Extirpated from the Northeast by hunting and habitat loss by the mid-19th century, wild turkeys (Meleagris gallopavo) held on in remote wilderness areas of the Appalachian and Cumberland pla­teaus, from where they slowly made it into extreme southwestern New York. Since the 1920s wild turkey populations have risen exponentially, from approximately 100,000 to 1,250,000 in the Northeast, a dramatic increase that owes itself to one of the most successful wildlife reintroduction programs in the United States.

After attempts to release farm-raised birds into the wild failed (they proved insufficiently hardy), wildlife managers trapped wild turkeys in areas with healthy populations and relocated them in suitable forest habitat. Tough and adaptable, wild turkeys prefer woodlands with adjacent fields. They scratch the forest floor looking for acorns and other mast, and march abreast across open fields in search of grasshoppers. Newly hatched turkeys need almost instant access to insects.

Females have an average of 12 chicks, or poults, so populations can grow rapidly in a particular region. This year’s extremely mild, relatively snowless winter significantly re­duced wild turkey mortality: they can forage effectively in six inches of snow, but 12 inches shuts them down and they tend to roost in trees for days rather than try to feed.

Though strong fliers, turkeys spend the majority of their lives walking, which they do as soon as they hatch. The fe­males do all the parenting, taking care of young males through the fall and young females through early spring.
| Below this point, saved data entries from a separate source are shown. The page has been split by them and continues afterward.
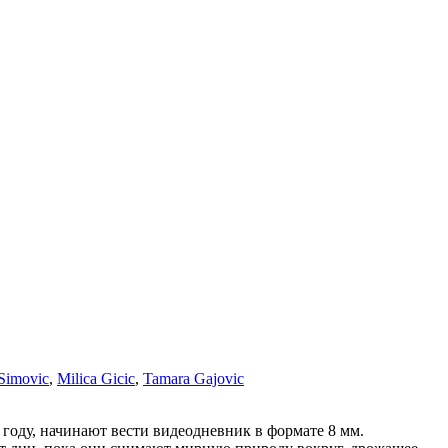
Simovic
,
Milica Gicic
,
Tamara Gajovic
году, начинают вести видеодневник в формате 8 мм.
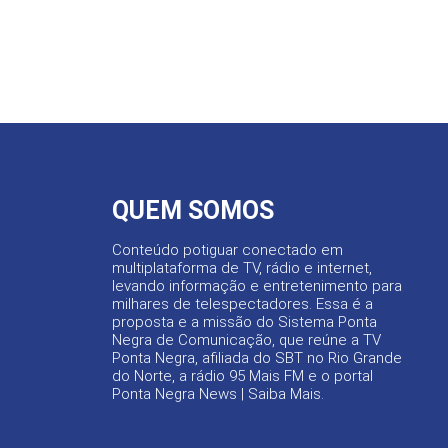
QUEM SOMOS
Conteúdo potiguar conectado em
multiplataforma de TV, rádio e internet,
levando informação e entretenimento para
milhares de telespectadores. Essa é a
proposta e a missão do Sistema Ponta
Negra de Comunicação, que reúne a TV
Ponta Negra, afiliada do SBT no Rio Grande
do Norte, a rádio 95 Mais FM e o portal
Ponta Negra News |
Saiba Mais
.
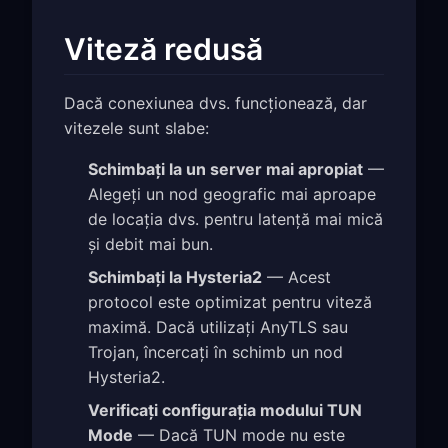
Viteză redusă
Dacă conexiunea dvs. funcționează, dar
vitezele sunt slabe:
Schimbați la un server mai apropiat
—
Alegeți un nod geografic mai aproape
de locația dvs. pentru latență mai mică
și debit mai bun.
Schimbați la Hysteria2
— Acest
protocol este optimizat pentru viteză
maximă. Dacă utilizați AnyTLS sau
Trojan, încercați în schimb un nod
Hysteria2.
Verificați configurația modului TUN
Mode
— Dacă TUN mode nu este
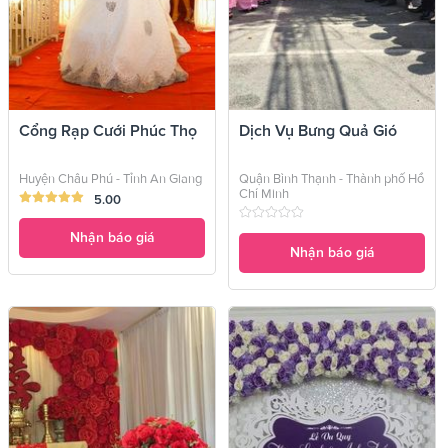
Cổng Rạp Cưới Phúc Thọ
Dịch Vụ Bưng Quả Gió
Huyện Châu Phú - Tỉnh An Giang
Quận Bình Thạnh - Thành phố Hồ
Chí Minh
5.00
Nhận báo giá
Nhận báo giá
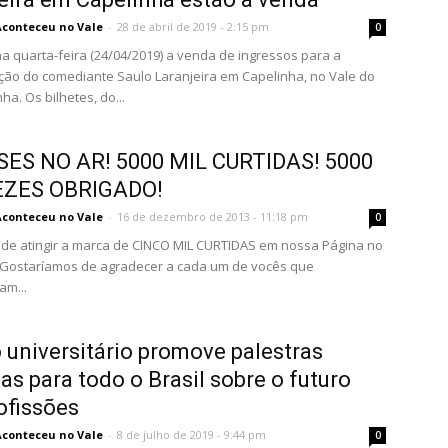
Aconteceu no Vale
-
28 de abril de 2019 - 2:15 pm
0
 quarta-feira (24/04/2019) a venda de ingressos para a
ão do comediante Saulo Laranjeira em Capelinha, no Vale do
ha. Os bilhetes, do...
SES NO AR! 5000 MIL CURTIDAS! 5000
EZES OBRIGADO!
Aconteceu no Vale
-
16 de dezembro de 2013 - 11:18 pm
0
de atingir a marca de CINCO MIL CURTIDAS em nossa Página no
 Gostaríamos de agradecer a cada um de vocês que
m...
 universitário promove palestras
tas para todo o Brasil sobre o futuro
ofissões
Aconteceu no Vale
-
8 de julho de 2019 - 9:44 pm
0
Young males disperse in search of territory unoccupied by another male, and wild turkey populations tend to expand their range by about four miles a year.
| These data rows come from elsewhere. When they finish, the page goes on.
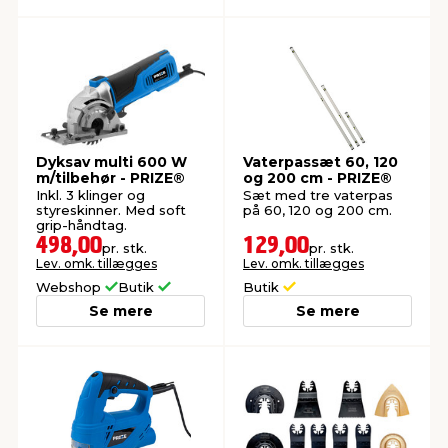
Dyksav multi 600 W
Vaterpassæt 60, 120
m/tilbehør - PRIZE®
og 200 cm - PRIZE®
Inkl. 3 klinger og
Sæt med tre vaterpas
styreskinner. Med soft
på 60, 120 og 200 cm.
grip-håndtag.
498,00
129,00
pr. stk.
pr. stk.
Lev. omk. tillægges
Lev. omk. tillægges
Webshop
Butik
Butik
Se mere
Se mere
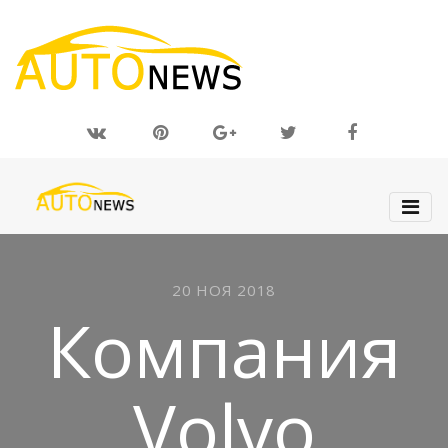
20 НОЯ 2018
Компания
Volvo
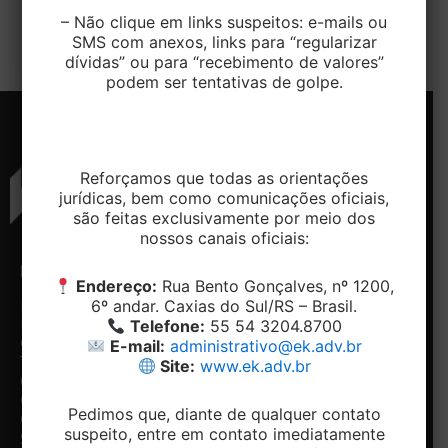
455/2022 e em conformidade com o Código de
– Não clique em links suspeitos: e-mails ou
Processo Civil, as grandes e médias empresas […]
SMS com anexos, links para “regularizar
dívidas” ou para “recebimento de valores”
podem ser tentativas de golpe.
Reforçamos que todas as orientações
jurídicas, bem como comunicações oficiais,
são feitas exclusivamente por meio dos
nossos canais oficiais:
ENDEREÇO
CONTATO
NAVEGAÇÃO
REDES
Endereço:
Rua Bento Gonçalves, nº 1200,
SOCIAIS
6º andar. Caxias do Sul/RS – Brasil.
Rua
Telefone:
Home
Bento
+ 55 54-
Conheça
Telefone:
55 54 3204.8700
Facebook
Gonçalves,
3204.8700
o
E-mail:
administrativo@ek.adv.br
Linkedin
1200, 5º e
Email:
Escritório
Site:
www.ek.adv.br
6º andar -
contato@ek.adv.br
Nossos
Centro.
diferenciais
Pedimos que, diante de qualquer contato
Caxias do
Especialidades
suspeito, entre em contato imediatamente
Notícias
Sul/RS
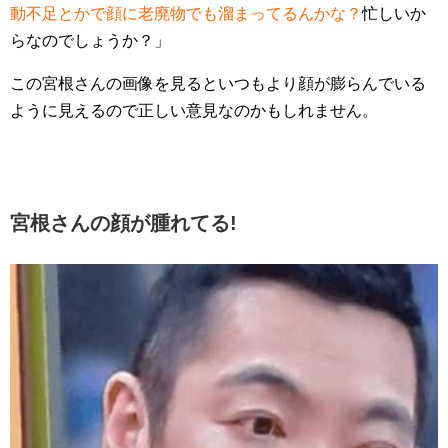
動不足とかで顔に老廃物でも溜まってるんかな？
忙しいか
らなのでしょうか？」
この宮根さんの画像を見るといつもより顔が膨らんでいる
ように見えるので正しい意見なのかもしれません。
宮根さんの顔が腫れてる!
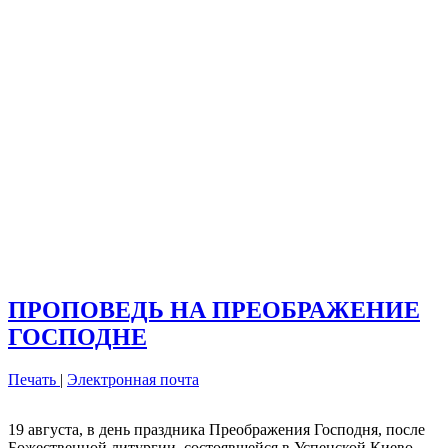
ПРОПОВЕДЬ НА ПРЕОБРАЖЕНИЕ
ГОСПОДНЕ
Печать
|
Электронная почта
19 августа, в день праздника Преображения Господня, после
Божественной литургии, состоявшейся в Успенской Киево-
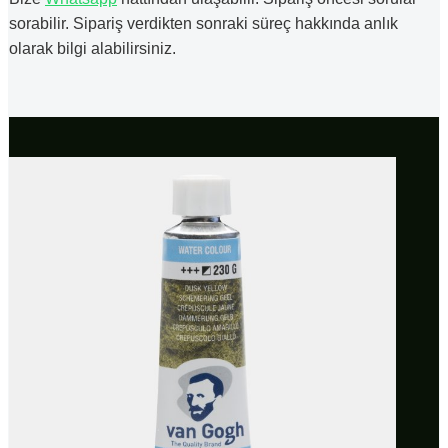
sorabilir. Sipariş verdikten sonraki süreç hakkında anlık
olarak bilgi alabilirsiniz.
The reintroduction program began in the late 1940s, and by the 1970s New York’s population had expanded sufficiently in number and range that the Department of Environmental Conservation began trapping birds for reintroduction in Vermont, which now has a healthy, sustainable flock of expatriate New York birds.

In most of the Adirondacks hunting season for turkeys is the first part of October, from sunrise to sunset, and the birds all but disappear from the landscape. By November, the wary birds return to their favorite haunts to scuff fallen leaves for seeds, nuts and the last bugs of autumn.